[Opening Data extracts section]
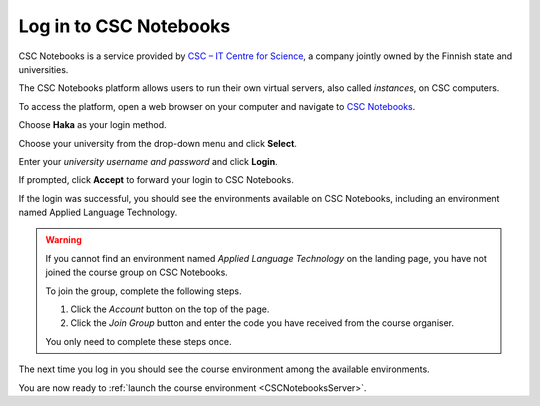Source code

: .. _CSCNotebooks:

***********************
Log in to CSC Notebooks
***********************

CSC Notebooks is a service provided by `CSC – IT Centre for Science <https://www.csc.fi>`_, a company jointly owned by the Finnish state and universities.

The CSC Notebooks platform allows users to run their own virtual servers, also called *instances*, on CSC computers.

To access the platform, open a web browser on your computer and navigate to `CSC Notebooks <https://notebooks.csc.fi/>`_.
   
Choose **Haka** as your login method.

.. image:: ../img/csc_nb_login_method.gif
   :width: 500
   :alt: Click the "Haka Login" button.

Choose your university from the drop-down menu and click **Select**.

.. image:: ../img/csc_nb_haka_affiliation.gif
   :width: 400
   :alt: Choose your university from the drop-down menu and click select.

Enter your *university username and password* and click **Login**.

.. image:: ../img/csc_nb_haka_login.gif
   :width: 300
   :alt: Enter your credentials and click Login.

If prompted, click **Accept** to forward your login to CSC Notebooks. 

If the login was successful, you should see the environments available on CSC Notebooks, including an environment named Applied Language Technology.

.. warning::

   If you cannot find an environment named *Applied Language Technology* on the landing page, you have not joined the course group on CSC Notebooks.

   To join the group, complete the following steps.

   1. Click the *Account* button on the top of the page.

   2. Click the *Join Group* button and enter the code you have received from the course organiser.

   You only need to complete these steps once. 

The next time you log in you should see the course environment among the available environments.

.. image:: ../img/csc_nb_env_box.png
   :width: 400
   :alt: Environment for courses in Applied Language Technology.

You are now ready to :ref:`launch the course environment <CSCNotebooksServer>`.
[Closing Data extracts section]
— What you should do —
Return the number of lines in the records holding the string "your", without any other words.

— Task answer —
7